De nombreux dirigeants de pays du sud mis à rude épreuve par la pandémie ont saisi la tribune de l’Assemblée générale de l’ONU pour plaider en faveur d’un accès équitable aux vaccins et au développement durable.

La crise sanitaire a en effet réduit à néant dans certains pays, notamment du continent africain, des années de progrès en matière de développement et creuse les inégalités préexistantes. La réalisation des objectifs de développement durable (ODD) est aujourd’hui plus essentielle que jamais, se sont accordés à dire une majorité d’intervenants.

Selon les derniers chiffres de l’Organisation mondiale de la Santé (OMS), l’Afrique n’a reçu que 2% des doses mondiales de vaccin.

La pandémie de COVID-19 a changé pour toujours la nature de notre engagement multilatéral, a ainsi indiqué le président sud-africain, Cyril Ramaphosa, dans son intervention au débat annuel de l’Assemblée générale.

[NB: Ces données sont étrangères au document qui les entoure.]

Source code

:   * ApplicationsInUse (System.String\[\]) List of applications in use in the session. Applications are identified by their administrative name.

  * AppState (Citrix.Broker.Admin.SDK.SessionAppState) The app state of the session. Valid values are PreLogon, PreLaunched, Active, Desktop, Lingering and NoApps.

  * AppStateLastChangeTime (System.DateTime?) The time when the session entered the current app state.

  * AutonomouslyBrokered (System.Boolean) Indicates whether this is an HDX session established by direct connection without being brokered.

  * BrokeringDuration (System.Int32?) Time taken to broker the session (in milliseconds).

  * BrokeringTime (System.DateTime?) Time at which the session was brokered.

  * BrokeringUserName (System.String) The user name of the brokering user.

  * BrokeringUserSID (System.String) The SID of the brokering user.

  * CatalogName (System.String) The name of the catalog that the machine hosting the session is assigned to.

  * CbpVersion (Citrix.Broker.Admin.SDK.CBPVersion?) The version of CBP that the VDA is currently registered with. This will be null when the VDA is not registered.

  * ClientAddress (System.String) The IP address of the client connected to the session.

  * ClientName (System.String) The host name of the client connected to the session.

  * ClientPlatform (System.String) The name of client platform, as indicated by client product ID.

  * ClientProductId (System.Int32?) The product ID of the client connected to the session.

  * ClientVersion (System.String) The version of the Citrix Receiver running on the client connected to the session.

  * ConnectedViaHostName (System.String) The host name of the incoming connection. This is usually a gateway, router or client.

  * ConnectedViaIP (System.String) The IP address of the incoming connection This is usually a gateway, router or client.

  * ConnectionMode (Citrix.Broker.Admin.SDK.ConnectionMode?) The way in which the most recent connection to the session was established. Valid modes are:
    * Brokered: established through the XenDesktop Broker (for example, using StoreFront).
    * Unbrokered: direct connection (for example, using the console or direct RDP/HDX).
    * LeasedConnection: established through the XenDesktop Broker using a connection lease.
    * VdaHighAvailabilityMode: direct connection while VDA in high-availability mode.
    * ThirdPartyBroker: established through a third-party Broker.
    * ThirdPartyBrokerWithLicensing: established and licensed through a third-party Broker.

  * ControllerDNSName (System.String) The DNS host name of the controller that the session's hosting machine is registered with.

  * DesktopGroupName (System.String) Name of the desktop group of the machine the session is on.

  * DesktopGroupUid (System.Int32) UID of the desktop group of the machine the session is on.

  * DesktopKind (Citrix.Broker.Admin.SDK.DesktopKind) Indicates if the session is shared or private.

D’autres dirigeants d’Afrique australe ont dénoncé, pour leur part, un «apartheid vaccinal » et de là « iniquité vaccinale », plaidant pour un accès universel aux vaccins anti-COVID-19, tandis que leur homologue de l’Ouganda, Emmerson Yoweri Museveni, appelait à la fin du « nationalisme vaccinal ».

« La pandémie a révélé les faiblesses et vulnérabilités de nos économies ainsi que de nos systèmes de santé, nous contraignant aujourd’hui à penser autrement nos modèles de développement afin de les rendre plus résilients », a reconnu le président du Gabon, Ali Bongo Ondimba.

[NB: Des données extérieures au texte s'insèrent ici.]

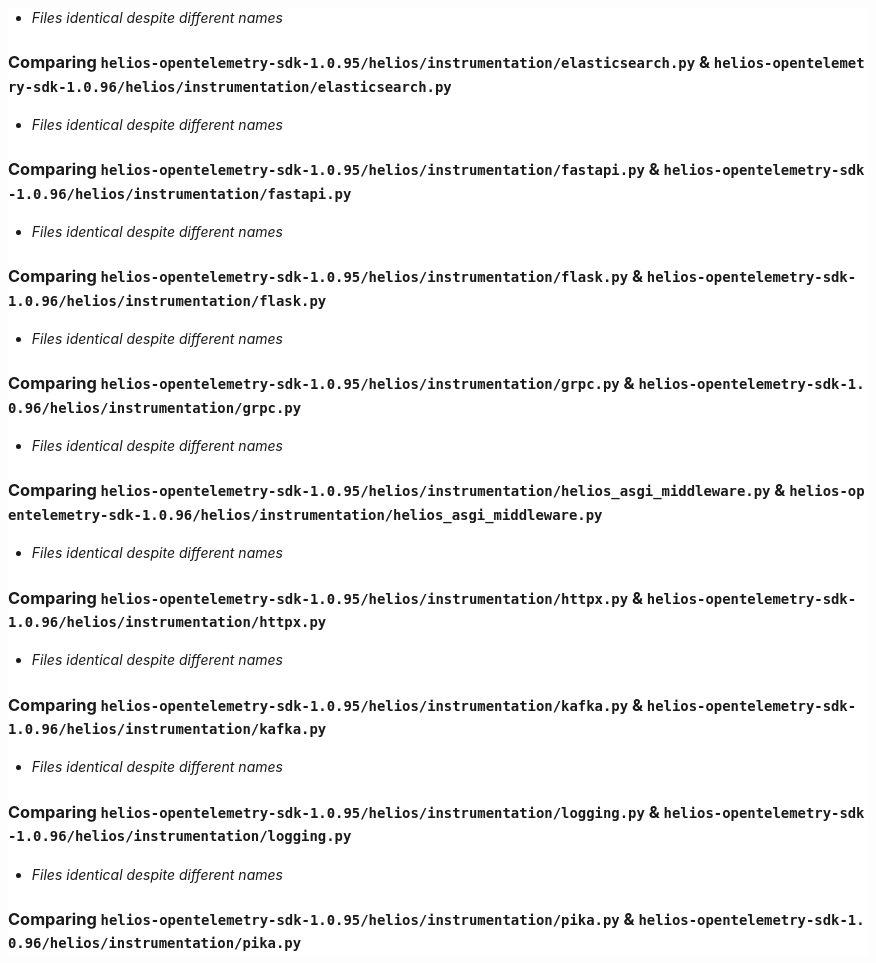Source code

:  * *Files identical despite different names*

### Comparing `helios-opentelemetry-sdk-1.0.95/helios/instrumentation/elasticsearch.py` & `helios-opentelemetry-sdk-1.0.96/helios/instrumentation/elasticsearch.py`

 * *Files identical despite different names*

### Comparing `helios-opentelemetry-sdk-1.0.95/helios/instrumentation/fastapi.py` & `helios-opentelemetry-sdk-1.0.96/helios/instrumentation/fastapi.py`

 * *Files identical despite different names*

### Comparing `helios-opentelemetry-sdk-1.0.95/helios/instrumentation/flask.py` & `helios-opentelemetry-sdk-1.0.96/helios/instrumentation/flask.py`

 * *Files identical despite different names*

### Comparing `helios-opentelemetry-sdk-1.0.95/helios/instrumentation/grpc.py` & `helios-opentelemetry-sdk-1.0.96/helios/instrumentation/grpc.py`

 * *Files identical despite different names*

### Comparing `helios-opentelemetry-sdk-1.0.95/helios/instrumentation/helios_asgi_middleware.py` & `helios-opentelemetry-sdk-1.0.96/helios/instrumentation/helios_asgi_middleware.py`

 * *Files identical despite different names*

### Comparing `helios-opentelemetry-sdk-1.0.95/helios/instrumentation/httpx.py` & `helios-opentelemetry-sdk-1.0.96/helios/instrumentation/httpx.py`

 * *Files identical despite different names*

### Comparing `helios-opentelemetry-sdk-1.0.95/helios/instrumentation/kafka.py` & `helios-opentelemetry-sdk-1.0.96/helios/instrumentation/kafka.py`

 * *Files identical despite different names*

### Comparing `helios-opentelemetry-sdk-1.0.95/helios/instrumentation/logging.py` & `helios-opentelemetry-sdk-1.0.96/helios/instrumentation/logging.py`

 * *Files identical despite different names*

### Comparing `helios-opentelemetry-sdk-1.0.95/helios/instrumentation/pika.py` & `helios-opentelemetry-sdk-1.0.96/helios/instrumentation/pika.py`
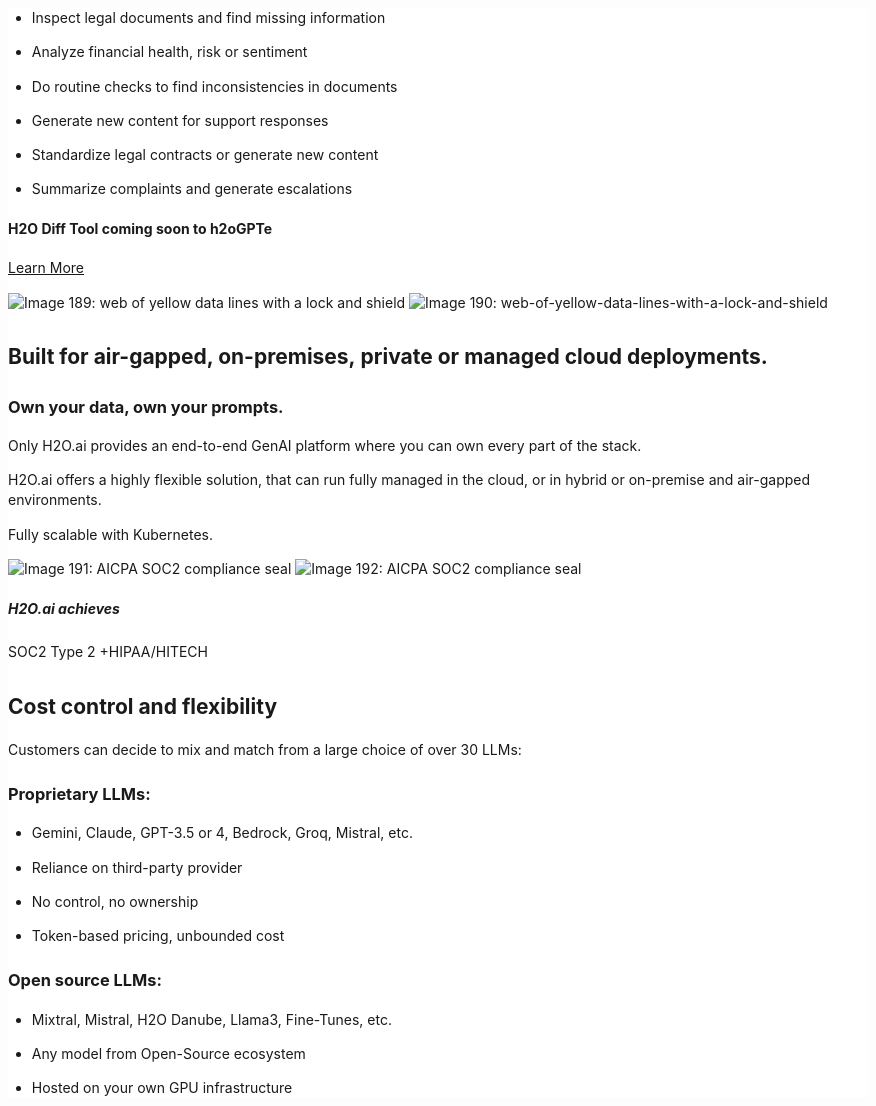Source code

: *   Inspect legal documents and find missing information

*   Analyze financial health, risk or sentiment

*   Do routine checks to find inconsistencies in documents

*   Generate new content for support responses

*   Standardize legal contracts or generate new content

*   Summarize complaints and generate escalations 

#### H2O Diff Tool coming soon to h2oGPTe

[Learn More](https://h2o.ai/LLM-Powered-Document-Comparison/ "Learn more about H2O Diff Tool")[](https://h2o.ai/content/h2o/us/en "Learn more about the H2O Diff Tool")

 ![Image 189: web of yellow data lines with a lock and shield](https://h2o.ai/_jcr_content/root/container/wrappercomponent_cop/par/section_443307689_co/par/advancedcolumncontro/columns0/image.coreimg.png/1735340094331/airgapped-1x.png) ![Image 190: web-of-yellow-data-lines-with-a-lock-and-shield](https://h2o.ai/content/dam/h2o/images/marketing/homepage/airGapped-Mobile-1x.png)

Built for **air-gapped**, **on-premises, private** or **managed cloud deployments.**
------------------------------------------------------------------------------------

### Own your data, own your prompts. 

Only H2O.ai provides an end-to-end GenAI platform where you can own every part of the stack.

H2O.ai offers a highly flexible solution, that can run fully managed in the cloud, or in hybrid or on-premise and air-gapped environments.

Fully scalable with Kubernetes.

 ![Image 191: AICPA SOC2 compliance seal](https://h2o.ai/_jcr_content/root/container/wrappercomponent_cop/par/section_443307689_co/par/advancedcolumncontro/columns1/advancedcolumncontro/columns0/image.coreimg.png/1735340094588/aicpa-soc2-seal.png) ![Image 192: AICPA SOC2 compliance seal](https://h2o.ai/_jcr_content/root/container/wrappercomponent_cop/par/section_443307689_co/par/advancedcolumncontro/columns1/advancedcolumncontro/columns0/image.coreimg.png/1735340094588/aicpa-soc2-seal.png)

##### H2O.ai achieves   
SOC2 Type 2 +HIPAA/HITECH

**Cost control** and **flexibility**
------------------------------------

Customers can decide to mix and match from a large choice of over 30 LLMs:

### Proprietary LLMs:

*   Gemini, Claude, GPT-3.5 or 4, Bedrock, Groq, Mistral, etc.
    
*   Reliance on third-party provider
    
*   No control, no ownership
    
*   Token-based pricing, unbounded cost
    

### Open source LLMs:

*   Mixtral, Mistral, H2O Danube, Llama3, Fine-Tunes, etc.
    
*   Any model from Open-Source ecosystem
    
*   Hosted on your own GPU infrastructure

Afin de renforcer la résilience par l’espoir, a plaidé son homologue du Libéria, George Weah, il faut continuer à appuyer les sociétés vulnérables et les pays en développement, en particulier les moins avancés.

Et dans les zones de conflit, la pandémie n’a pas affecté la dynamique sous-jacente des tensions armées, mais elle a pu créer de nouvelles zones de tension.

Pour le président de la République démocratique du Congo (RDC), Félix-Antoine Tshisekedi Tshilombo, le continent africain a mis en place une stratégie commune contre la Covid-19 mais les économies du continent ont besoin de financement pour se redresser.

« La victoire contre la Covid-19 n’est possible et durable que si le combat demeure une affaire de tous et si nous atteignons un taux d’immunité collective suffisant pour l’ensemble de l’humanité », a prévenu M. Tshisekedi, dont le pays préside l’Union africaine depuis le début de l’année.

Dès son discours d’ouverture de cette 76ème session de haut niveau, le Secrétaire général, Antonio Guterres, a alerté sur le fossé entre riches et pauvres et appelé à une véritable solidarité internationale sous forme de “plan de vaccination mondial”.

« Cela commence par mettre fin à la pandémie, partout et pour tout le monde. Nous avons besoin de toute urgence d’un plan de vaccination mondial permettant de faire au moins doubler la production et d’acheminer des vaccins à 70% de la population au premier semestre 2022 », a expliqué le Secrétaire général.

Selon lui, ce plan pourrait être exécuté par une équipe spéciale d’urgence composée de producteurs actuels et potentiels de vaccins, de l’Organisation mondiale de la Santé, de partenaires du dispositif Accélérateur ACT et des institutions financières internationales, en collaboration avec les sociétés pharmaceutiques.

António Guterres a également plaidé pour une véritable solidarité internationale qui « permettrait d’établir à l’échelle nationale un nouveau contrat social prévoyant une couverture sanitaire universelle et la protection du revenu”.

Le président de la 76ème session de l’Assemblée générale des Nations Unies, Abdulla Shahid, a souligné, de son côté, l’impératif de parvenir à l’égalité en matière de vaccination pour vaincre la pandémie de Covid-19.